Aplikasi Android Makin Tidak Aman

Penulis: Darmansyah

Kamis, 18 Agustus 2016 | 10:53 WIB

Dibaca: 0 kali

Laman situs “the nex web,” hari ini, Kamis, 18 Agustus 2016, menegaskan pembenaran sebagaian pengamat yang mengungkapkan tentang ketidakamanan pengguna Android terhadap aksi memata-matai dari banyak pihak.

“Sebanyak delapan puluh persen perangkat Android rentan terhadap serangan mata-mata,” tulis “the nex web,” yang memberikan berbagai data tentang ketidakamanan ini.

Persentase itu bisa  senilai dengan satu koma empat  juta unit smartphone atau tablet yang tersebar di seluruh dunia.

Tulisan “the nex web” itu diambil dari hasil studi yang dilakukan  firma keamanan Lookout

Temuan itu mengidentifikasi bug pada Android KitKat 4.4 ke atas.

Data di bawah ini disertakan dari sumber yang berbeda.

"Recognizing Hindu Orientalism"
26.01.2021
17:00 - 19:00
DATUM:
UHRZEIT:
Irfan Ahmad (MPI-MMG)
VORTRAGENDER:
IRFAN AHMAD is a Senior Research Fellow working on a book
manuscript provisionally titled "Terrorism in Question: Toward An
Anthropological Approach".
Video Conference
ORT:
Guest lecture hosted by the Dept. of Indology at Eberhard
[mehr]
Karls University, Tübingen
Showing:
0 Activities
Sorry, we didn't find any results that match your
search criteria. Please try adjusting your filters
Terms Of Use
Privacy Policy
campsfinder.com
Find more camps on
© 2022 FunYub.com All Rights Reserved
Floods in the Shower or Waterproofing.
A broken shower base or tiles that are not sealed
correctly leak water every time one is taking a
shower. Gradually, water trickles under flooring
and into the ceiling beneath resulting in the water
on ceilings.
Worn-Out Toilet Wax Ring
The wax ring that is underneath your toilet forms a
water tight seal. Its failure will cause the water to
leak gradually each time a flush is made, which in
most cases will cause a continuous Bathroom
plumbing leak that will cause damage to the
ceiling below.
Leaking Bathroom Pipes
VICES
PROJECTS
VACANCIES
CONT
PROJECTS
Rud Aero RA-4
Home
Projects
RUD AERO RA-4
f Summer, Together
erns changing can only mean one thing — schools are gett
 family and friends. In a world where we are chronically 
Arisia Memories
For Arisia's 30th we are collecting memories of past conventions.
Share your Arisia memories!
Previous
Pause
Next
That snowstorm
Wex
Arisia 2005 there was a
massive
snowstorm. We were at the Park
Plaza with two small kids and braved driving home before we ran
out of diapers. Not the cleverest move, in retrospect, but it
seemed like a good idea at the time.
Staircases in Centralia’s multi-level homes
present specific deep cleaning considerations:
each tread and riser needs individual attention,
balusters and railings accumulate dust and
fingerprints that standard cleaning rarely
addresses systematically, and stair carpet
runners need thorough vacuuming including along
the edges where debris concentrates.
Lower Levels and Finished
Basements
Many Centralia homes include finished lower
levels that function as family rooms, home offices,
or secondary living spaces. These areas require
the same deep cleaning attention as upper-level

Bug tersebut bisa digunakan untuk mengeksploitasi dan memata-matai akses internet pengguna melalui perambannya.

Kabar buruk lainnya, peretas bisa mendengarkan komunikasi antara pengguna yang diretas dengan orang lain atau kerap disebut man-in-the-middle-attack.

Serangan itu bisa dilakukan tanpa persetujuan jaringan komunikasi yang dipakai pengguna.

Meski bug tersebut bisa dieksploitasi, kata perwakilan Lookout, peretas tak akan gampang melakukannya. Peretas butuh waktu sekitar satu menit untuk menyerang satu pengguna.

Jadi, bug itu tak bisa dimanfaatkan untuk melakukan serangan massal. Sang peretas hanya bisa menargetkan pengguna satu per satu.

Selain itu, Google mengatakan bahwa tim engineer-nya sudah mengetahui kerentanan tersebut dan menyiapkan strategi penanggulangan jitu. Entah kapan perbaikan itu bisa dipastikan kepada seluruh pengguna.

Sebelumnya juga telah ditemukan lubang sekuriti yang  memungkinkan penjahat cyber menyadap komunikasi atau menysisipkan kode berbahaya ke perangkat Android lewat koneksi yang tidak dienkripsi.

Kode tersebut akan menampilkan prompt yang mengklaim bahwa pengguna telah log-out dari akun, lalu meminta password dan username untuk kembali log-in.

Pengguna yang terkecoh bakal memasukkan informasi yang diminta, tanpa menyadari telah disadap oleh hacker.

“Masalah ini mengkhawatirkan bagi pengguna Android karena hacker bisa memata-matai tanpa perlu metode ‘man-in-the-middle’ tradisional,” ujar peneliti firma keamanan Lookout yang menemukan celah sekuriti di atas.

Selain Android, software lain yang juga berbasis Linux juga ikut terdampak, namun sudah ditambal lewat patch berkode CVE-2016-5696.

Google sendiri menyatakan telah mengetahui keberadaan celah kemanan tersebut dan sedang bekerja untuk menambalnya.

Perbaikan ini mungkin akan disalurkan dalam bentuk update software.

Selain itu, setahun lalu juga ditemukan  celah fatal  smartphone Android yang diklaim teraman di dunia ini.

Celah keamanan yang terdapat di aplikasi pesan instan pada BlackPhone itu bisa membuka pintu ke data-data penting seperti daftar kontak.

Bahkan penyerang juga bisa mengambil alih “fungsi vital” dari perangkat.

Seorang hacker dapat mengeksploitasi celah keamanan BlackPhone dengan mengirim sebuah pesan khusus ke layanan SilentText di smartphone sasaran.

Serangan kemudian dapat dilanjutkan dengan menginjeksi program-program jahat melalui aplikasi pesan instan yang bersangkutan.

Bug tersebut ditemukan oleh periset Azimuth Security yang kemudian melaporkannya ke SilentCircle selaku pembuat BlackPhone.

Untungnya tak butuh waktu lama bagi SilentCircle untuk menambal celah berbahaya itu.